Dana White spoke with Brazilian website Alpha recently, and according to the UFC president, in spite of middleweight Anderson Silva’s recent re-assertion that he isn’t interested in a fight with light heavyweight champ Jon Jones, the fight may happen before “The Spider” calls it a career.
“He’s probably the greatest fighter in history. He hasn’t lost and has been champion since 2006. I think he has two more title defenses and I do not know what he’ll do next or if he will retire,” he said. “He could end his career with a super fight against Jon Jones or George St-Pierre. He could end his career like that — fight in a different weight class. I would be happy with that. Then he could take a boat and sail into the sunset.”
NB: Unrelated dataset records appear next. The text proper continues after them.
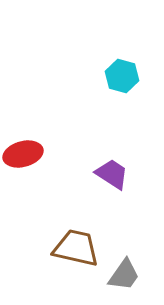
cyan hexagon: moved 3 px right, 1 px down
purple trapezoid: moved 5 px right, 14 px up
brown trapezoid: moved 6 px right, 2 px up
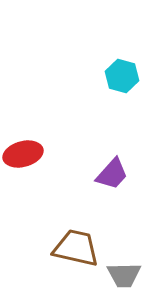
purple trapezoid: rotated 99 degrees clockwise
gray trapezoid: rotated 54 degrees clockwise
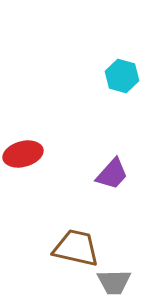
gray trapezoid: moved 10 px left, 7 px down
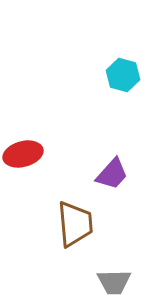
cyan hexagon: moved 1 px right, 1 px up
brown trapezoid: moved 1 px left, 24 px up; rotated 72 degrees clockwise
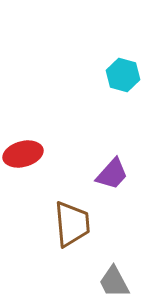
brown trapezoid: moved 3 px left
gray trapezoid: rotated 63 degrees clockwise
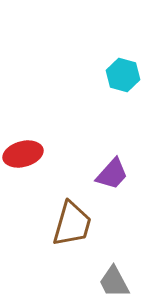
brown trapezoid: rotated 21 degrees clockwise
Although he doesn’t think Jones’ youth would play a major factor in the fight, “The Baldfather” says Father Time and his effect on fighting skills is one of the leading causes of retirement in the sport, even amongst the sport’s best.
“Age is a shit, man. It’s the only thing you can not cheat. The fighters who become champions never finish their careers at the top. Anderson may have the ability to do this. The problem is that you never know when time will catch up with you. You are the king of the world one day, then you get in there and one day is half a second slower than before,” he explained. “And only you will know right away. Anderson is 36 years old. Jon Jones is 24. Jon Jones was in that war with Rampage. He finished the fight with swollen knees, unable to walk. Then six days later he was fine. That’s how you heal when you’re 24. But the fact is that Anderson did not get beat for a long time.”
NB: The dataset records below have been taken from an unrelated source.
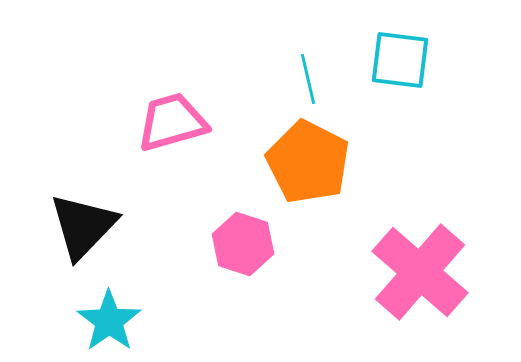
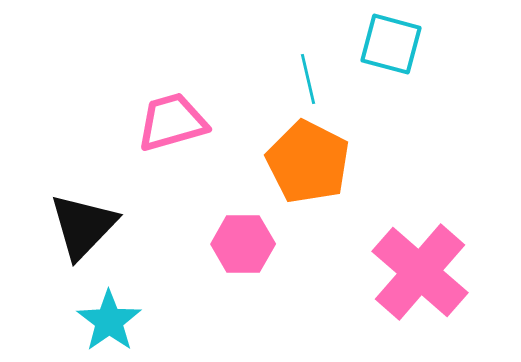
cyan square: moved 9 px left, 16 px up; rotated 8 degrees clockwise
pink hexagon: rotated 18 degrees counterclockwise
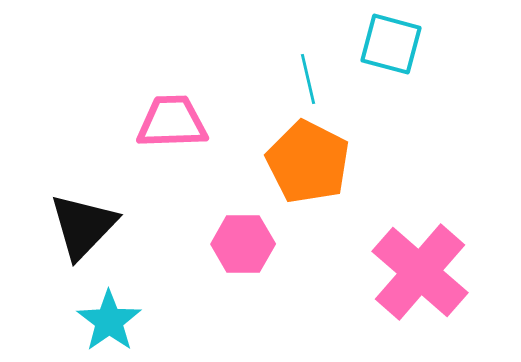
pink trapezoid: rotated 14 degrees clockwise
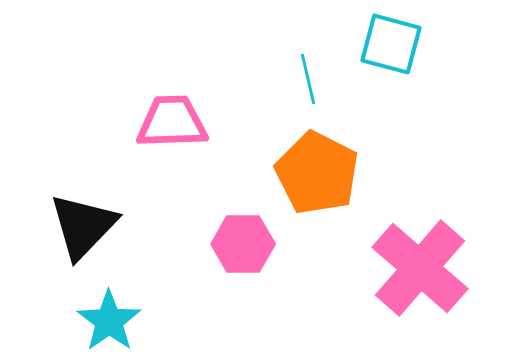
orange pentagon: moved 9 px right, 11 px down
pink cross: moved 4 px up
Speaking of aging veterans, Dana said that he was disappointed that Antonio Rodrigo Nogueira didn’t finish Frank Mir when he had the chance at UFC 140 since he seemed to have the fight in the bag.
“He was two punches away from winning that fight,” White said shaking his head. “Instead he passed the guard and tried to apply a guillotine on Frank Mir. Nobody understood that. He will regret that decision for the rest of life. It was his fight. It was finished. I do not know how he sleeps after that.”